Permintaan Tugas a:
Sebutkan semua kata bilangan berbahasa Dayak yang dilafalkan pada awal mantra dalam teks tentang angka 7 bagi Suku Dayak.

**** Teks Bacaan

Mengapa harus 7 kali? Angka 7, dalam Suku Dayak, mempunyai keistimewaan. Angka 7 merupakan angka yang sakral.
Mantra-mantra yang dilafalkan dalam ritual-ritual adat selalu diawali dengan berhitung sampai pada angka 7. Perhatikan contoh mantra/doa yang dihunjukkan kepada Petara Yang Agung pada saat warga hendak mulai membuka lahan untuk perladangan.
"Sak, dua, tiga, empat, limak, enam, tujuh,... Kami tuk kak kerja, nebas-nebang di tok. Kami suruh berkat, kami suruh selamat...dst ". (Artinya: "Satu, dua, tiga, empat, lima, enam, tujuh,... Kami ini mau bekerja, menebas-menebang di sini. Kami mohon berkat, kami minta selamat.")
Lalu tempayan berisi beras apa maknanya? Sudah menjadi kebiasaan bagi orang Dayak menyimpan beras di dalam tempayan. Beras, bagi masyarakat Dayak, tidak hanya sebagai kebutuhan pokok.

********
**** Data Tersedia

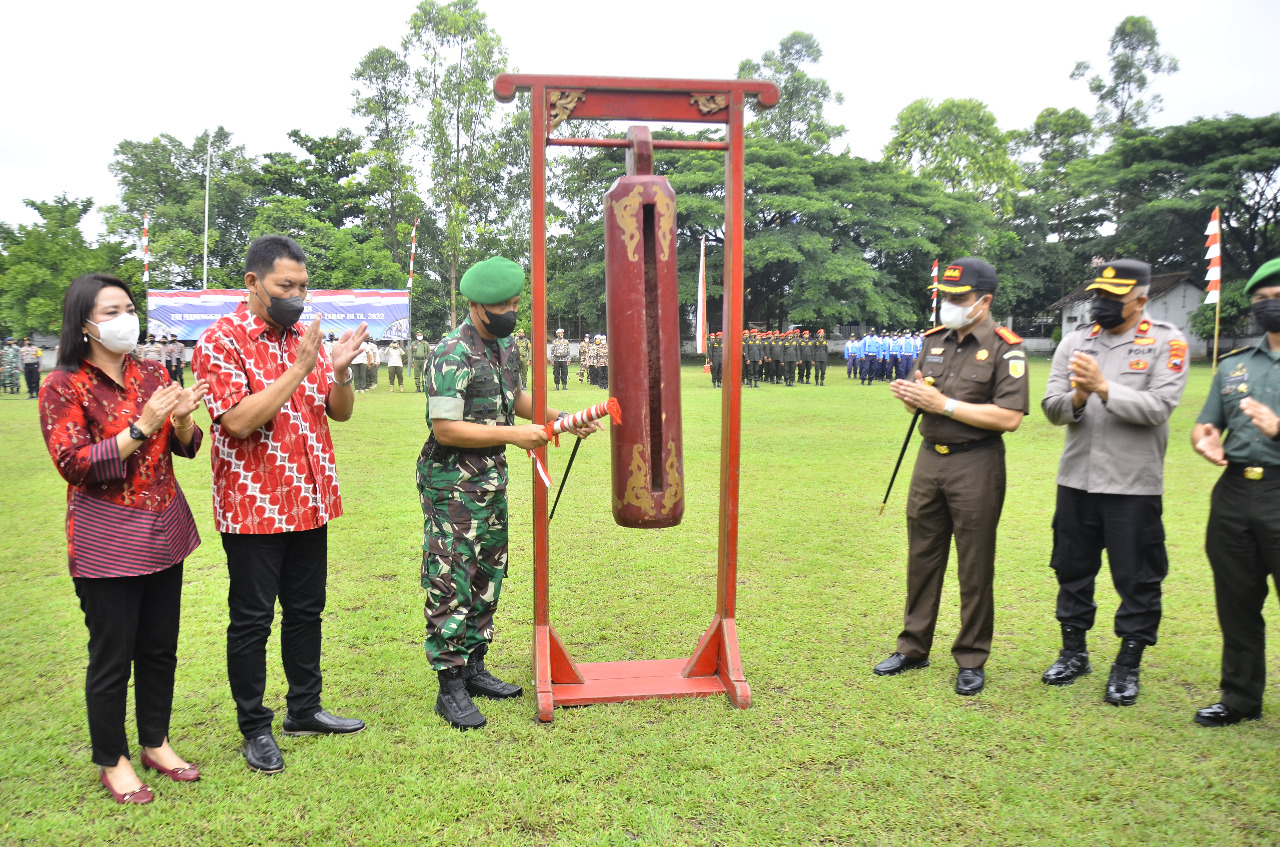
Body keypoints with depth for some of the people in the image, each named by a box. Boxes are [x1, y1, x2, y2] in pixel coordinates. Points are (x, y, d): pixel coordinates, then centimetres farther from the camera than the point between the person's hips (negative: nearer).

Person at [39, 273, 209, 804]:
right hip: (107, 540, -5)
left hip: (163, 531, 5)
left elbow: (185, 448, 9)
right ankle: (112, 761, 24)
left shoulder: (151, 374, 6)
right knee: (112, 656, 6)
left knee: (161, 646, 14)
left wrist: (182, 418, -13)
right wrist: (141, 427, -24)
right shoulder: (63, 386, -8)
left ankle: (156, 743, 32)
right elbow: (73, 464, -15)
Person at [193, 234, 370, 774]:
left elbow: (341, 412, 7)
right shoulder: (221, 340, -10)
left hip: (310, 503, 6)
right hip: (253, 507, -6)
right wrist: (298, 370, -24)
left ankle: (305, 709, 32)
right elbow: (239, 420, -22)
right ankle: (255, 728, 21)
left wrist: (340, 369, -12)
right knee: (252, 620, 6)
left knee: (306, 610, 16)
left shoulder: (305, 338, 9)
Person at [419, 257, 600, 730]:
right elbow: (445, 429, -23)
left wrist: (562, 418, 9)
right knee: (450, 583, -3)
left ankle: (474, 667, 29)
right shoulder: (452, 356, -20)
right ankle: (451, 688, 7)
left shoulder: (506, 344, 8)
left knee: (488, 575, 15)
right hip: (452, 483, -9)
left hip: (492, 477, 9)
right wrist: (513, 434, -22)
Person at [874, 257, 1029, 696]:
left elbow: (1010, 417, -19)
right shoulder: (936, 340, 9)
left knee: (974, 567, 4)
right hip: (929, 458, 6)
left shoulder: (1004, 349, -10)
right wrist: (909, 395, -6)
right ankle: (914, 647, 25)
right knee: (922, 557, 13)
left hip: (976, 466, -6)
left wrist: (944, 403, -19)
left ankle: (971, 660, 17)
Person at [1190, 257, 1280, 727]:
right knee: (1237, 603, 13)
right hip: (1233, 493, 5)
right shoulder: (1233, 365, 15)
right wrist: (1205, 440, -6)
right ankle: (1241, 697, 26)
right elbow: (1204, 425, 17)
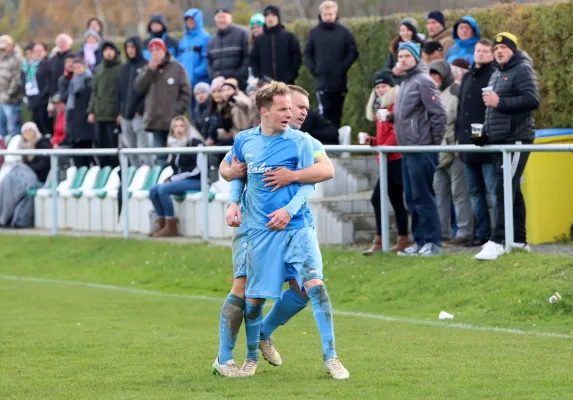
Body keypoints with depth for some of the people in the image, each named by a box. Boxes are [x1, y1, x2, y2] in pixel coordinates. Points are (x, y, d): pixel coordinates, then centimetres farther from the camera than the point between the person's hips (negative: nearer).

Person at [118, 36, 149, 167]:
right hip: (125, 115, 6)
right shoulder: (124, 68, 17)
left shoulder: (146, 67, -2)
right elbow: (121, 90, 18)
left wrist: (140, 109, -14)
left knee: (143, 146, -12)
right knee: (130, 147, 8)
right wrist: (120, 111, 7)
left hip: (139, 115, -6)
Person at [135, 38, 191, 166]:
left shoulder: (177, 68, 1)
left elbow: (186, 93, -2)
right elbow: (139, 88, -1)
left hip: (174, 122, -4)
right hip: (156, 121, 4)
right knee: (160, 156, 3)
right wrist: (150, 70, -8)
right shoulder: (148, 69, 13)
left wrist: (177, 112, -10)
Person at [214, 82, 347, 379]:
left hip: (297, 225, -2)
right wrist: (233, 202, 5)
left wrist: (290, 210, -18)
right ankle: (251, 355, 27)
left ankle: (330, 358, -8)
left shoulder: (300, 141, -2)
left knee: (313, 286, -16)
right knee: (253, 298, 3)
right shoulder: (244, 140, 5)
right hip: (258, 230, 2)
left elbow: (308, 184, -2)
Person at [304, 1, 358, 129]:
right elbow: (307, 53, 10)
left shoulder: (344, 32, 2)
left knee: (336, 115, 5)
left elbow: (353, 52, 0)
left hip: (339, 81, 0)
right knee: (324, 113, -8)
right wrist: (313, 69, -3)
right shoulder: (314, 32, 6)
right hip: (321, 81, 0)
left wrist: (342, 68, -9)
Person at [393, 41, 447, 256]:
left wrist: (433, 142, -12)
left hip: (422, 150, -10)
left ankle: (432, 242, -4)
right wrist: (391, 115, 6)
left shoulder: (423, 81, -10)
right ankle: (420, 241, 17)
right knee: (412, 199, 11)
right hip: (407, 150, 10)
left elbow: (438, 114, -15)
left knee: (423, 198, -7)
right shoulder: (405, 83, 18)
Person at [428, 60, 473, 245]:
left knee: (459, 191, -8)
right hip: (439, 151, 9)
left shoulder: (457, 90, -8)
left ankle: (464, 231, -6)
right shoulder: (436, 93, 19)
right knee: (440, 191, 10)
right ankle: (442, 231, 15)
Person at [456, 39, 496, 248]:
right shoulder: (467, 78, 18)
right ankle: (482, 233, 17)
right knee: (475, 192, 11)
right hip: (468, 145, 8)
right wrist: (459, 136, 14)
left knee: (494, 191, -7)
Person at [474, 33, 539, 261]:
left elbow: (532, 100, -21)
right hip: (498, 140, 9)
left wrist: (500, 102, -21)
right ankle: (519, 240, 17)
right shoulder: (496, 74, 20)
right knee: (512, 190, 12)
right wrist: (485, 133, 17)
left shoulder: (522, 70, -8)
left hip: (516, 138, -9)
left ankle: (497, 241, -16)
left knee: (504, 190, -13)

********
**** Data Tersedia

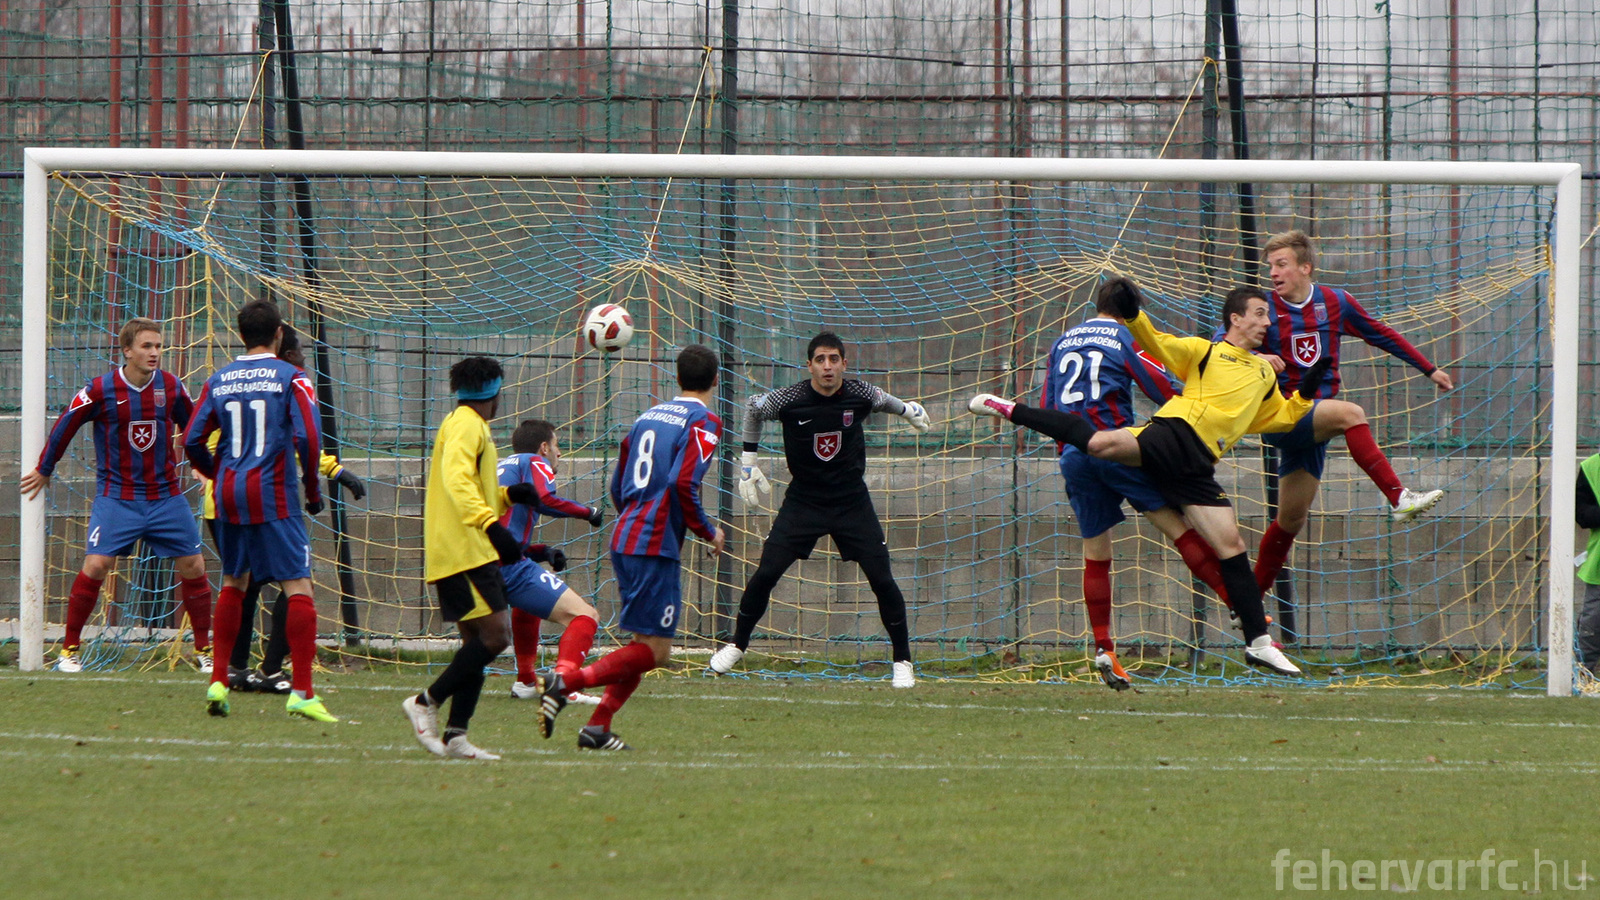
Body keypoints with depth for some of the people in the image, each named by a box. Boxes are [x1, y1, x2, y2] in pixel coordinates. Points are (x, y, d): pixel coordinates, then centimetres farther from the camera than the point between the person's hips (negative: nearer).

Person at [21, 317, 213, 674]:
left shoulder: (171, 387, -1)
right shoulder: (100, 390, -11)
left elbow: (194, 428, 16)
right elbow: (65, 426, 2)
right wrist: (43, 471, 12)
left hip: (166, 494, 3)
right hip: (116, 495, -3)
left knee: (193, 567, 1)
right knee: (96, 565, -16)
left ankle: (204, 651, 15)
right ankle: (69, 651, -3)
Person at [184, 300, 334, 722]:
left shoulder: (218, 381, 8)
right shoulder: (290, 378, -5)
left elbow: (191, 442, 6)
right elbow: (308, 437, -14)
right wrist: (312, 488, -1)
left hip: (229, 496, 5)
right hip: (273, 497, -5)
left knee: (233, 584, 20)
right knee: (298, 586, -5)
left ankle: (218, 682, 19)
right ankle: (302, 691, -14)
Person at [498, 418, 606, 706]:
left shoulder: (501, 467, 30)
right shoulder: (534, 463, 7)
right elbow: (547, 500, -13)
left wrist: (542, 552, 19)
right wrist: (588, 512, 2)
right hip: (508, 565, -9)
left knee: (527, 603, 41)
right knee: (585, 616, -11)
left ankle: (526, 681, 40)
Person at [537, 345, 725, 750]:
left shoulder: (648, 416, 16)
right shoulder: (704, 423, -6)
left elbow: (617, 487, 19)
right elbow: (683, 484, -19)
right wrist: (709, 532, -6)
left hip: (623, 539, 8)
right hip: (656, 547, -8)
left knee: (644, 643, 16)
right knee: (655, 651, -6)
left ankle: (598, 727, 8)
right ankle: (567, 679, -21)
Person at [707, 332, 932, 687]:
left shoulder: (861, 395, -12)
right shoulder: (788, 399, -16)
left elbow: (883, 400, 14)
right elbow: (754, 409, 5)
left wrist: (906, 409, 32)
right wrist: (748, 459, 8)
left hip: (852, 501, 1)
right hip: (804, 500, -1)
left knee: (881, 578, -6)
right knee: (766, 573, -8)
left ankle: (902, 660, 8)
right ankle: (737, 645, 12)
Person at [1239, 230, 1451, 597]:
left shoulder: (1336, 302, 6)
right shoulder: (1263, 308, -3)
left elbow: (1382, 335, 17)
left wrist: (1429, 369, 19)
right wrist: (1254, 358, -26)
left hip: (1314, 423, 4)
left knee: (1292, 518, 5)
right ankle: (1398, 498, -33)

********

Permintaan Tugas b:
Salinlah tanpa perubahan baris-baris catatan di atas, mulai dari baris yang memuat "right knee: (512, 190, 12)" hingga baris yang memuat "left ankle: (497, 241, -16)".

Jawaban Tugas a:
Sak, dua, tiga, empat, limak, enam, tujuh

Jawaban Tugas b:
right knee: (512, 190, 12)
right wrist: (485, 133, 17)
left shoulder: (522, 70, -8)
left hip: (516, 138, -9)
left ankle: (497, 241, -16)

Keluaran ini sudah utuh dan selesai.